Text segment
● ● ● ● ●

A world without nuclear weapons, David Miliband, Comment is free, www.guardian.co.uk, 8 December 2008.

A world without nuclear weapons

The UK has cut its stockpile of atomic weapons, but we need a new multilateral drive to avoid the risk of nuclear proliferation

The huge and complex challenges posed by the global economic crisis are producing a concerted, international response. Yet, at the same time, we cannot afford to lose sight of other pressing strategic challenges facing the world, including the question of nuclear weapons.

Today, we face new risks within a new nuclear context. Nuclear power is one of the energy sources more countries are likely to turn to in order to reduce carbon emissions while meeting rising energy demand. As a result, the technologies and materials for making nuclear weapons may become more widely dispersed, potentially raising the dangers of them falling into the wrong hands.

During my visit to the United Arab Emirates a couple of weeks ago, I saw an excellent example of how a responsible government can set about drawing on the powerful potential benefits of nuclear energy for their people and their economy – we have signed an agreement with the UAE to support their development of this important resource.

● ● ● ● ●

Data extract
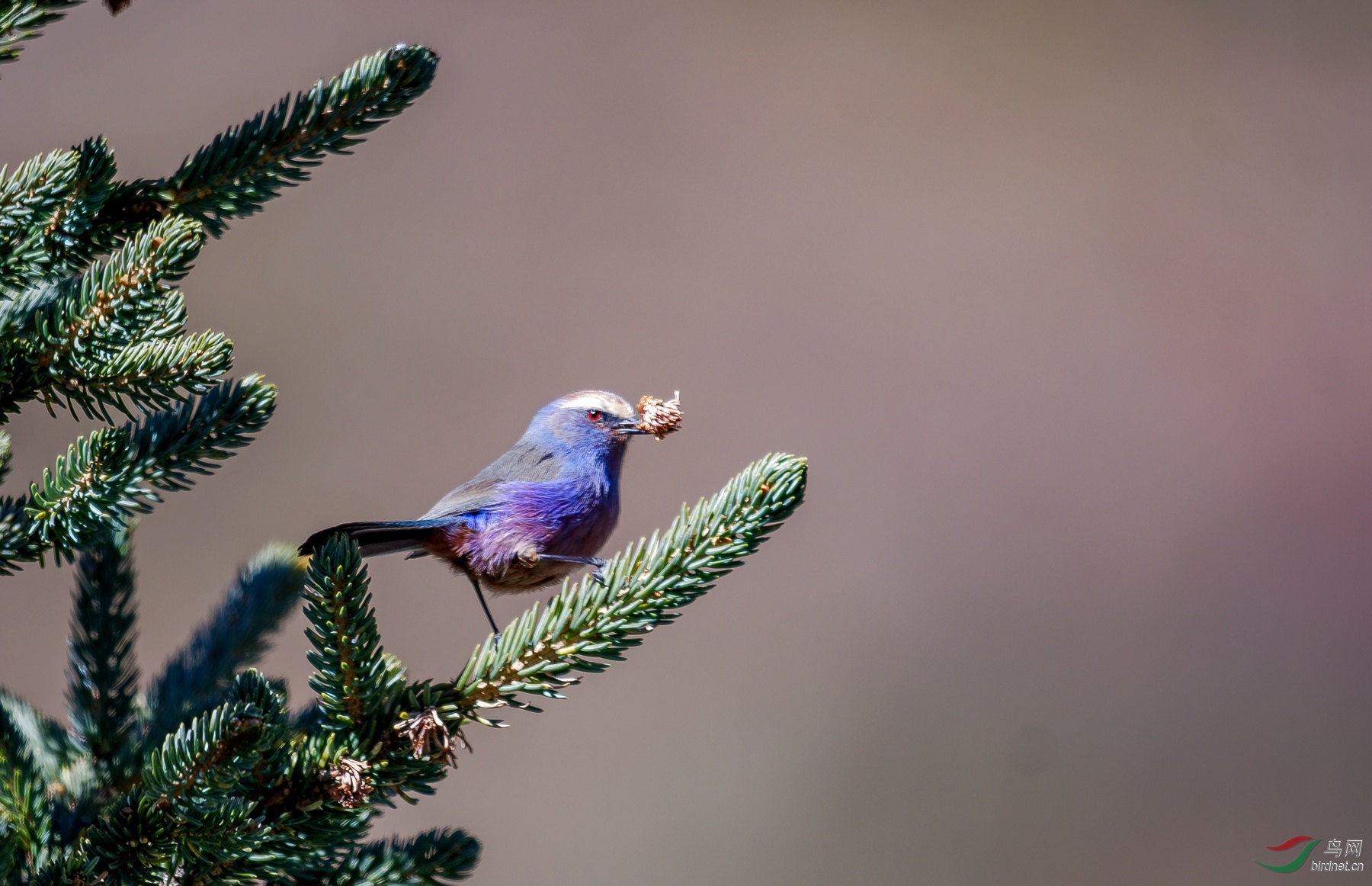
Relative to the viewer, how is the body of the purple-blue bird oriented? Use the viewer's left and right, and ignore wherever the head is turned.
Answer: facing to the right of the viewer
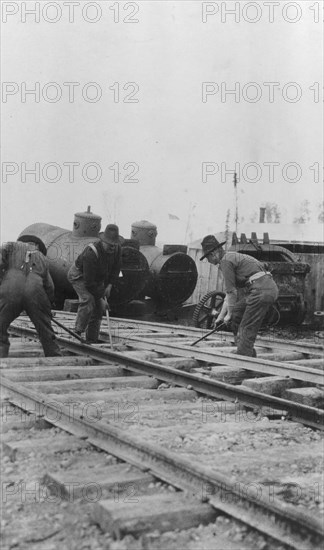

● ● ● ● ●

Directions
- 1) Answer these questions using the article on a world without nuclear weapons:
(a) According to the subheading, what has the UK cut?
(b) Which energy source does the article say more countries are likely to turn to in order to reduce carbon emissions?
(c) Which country did the writer visit a couple of weeks earlier?
- 2) Write the next few paragraphs of the article on a world without nuclear weapons, picking up after its final sentence about the agreement with the UAE.

Answers given
- 1)
(a) Its stockpile of atomic weapons.
(b) Nuclear power.
(c) The United Arab Emirates.

- 2)
But just across the Strait of Hormuz from the UAE lies a very different example – Iran, whose leaders are taking a starkly different approach, persisting with suspect nuclear activities in defiance of no less than five UN security council resolutions. I am convinced that the prospect of a nuclear-armed Iran poses the most immediate threat to the region's stability. A nuclear-armed Iran would be a massive blow to the prospects for comprehensive and just solutions to the problems of the Middle East as a whole.

Iran's leaders have a clear choice: dispel all doubts about their country's nuclear programme and work with the international community to develop the peaceful benefits of nuclear energy for their country, or face further isolation and sanctions if they continue to defy world opinion.

But for international action against proliferation to be fully effective, and to attract the commitment of the entire international community, it needs to include re-energised action on multilateral nuclear disarmament.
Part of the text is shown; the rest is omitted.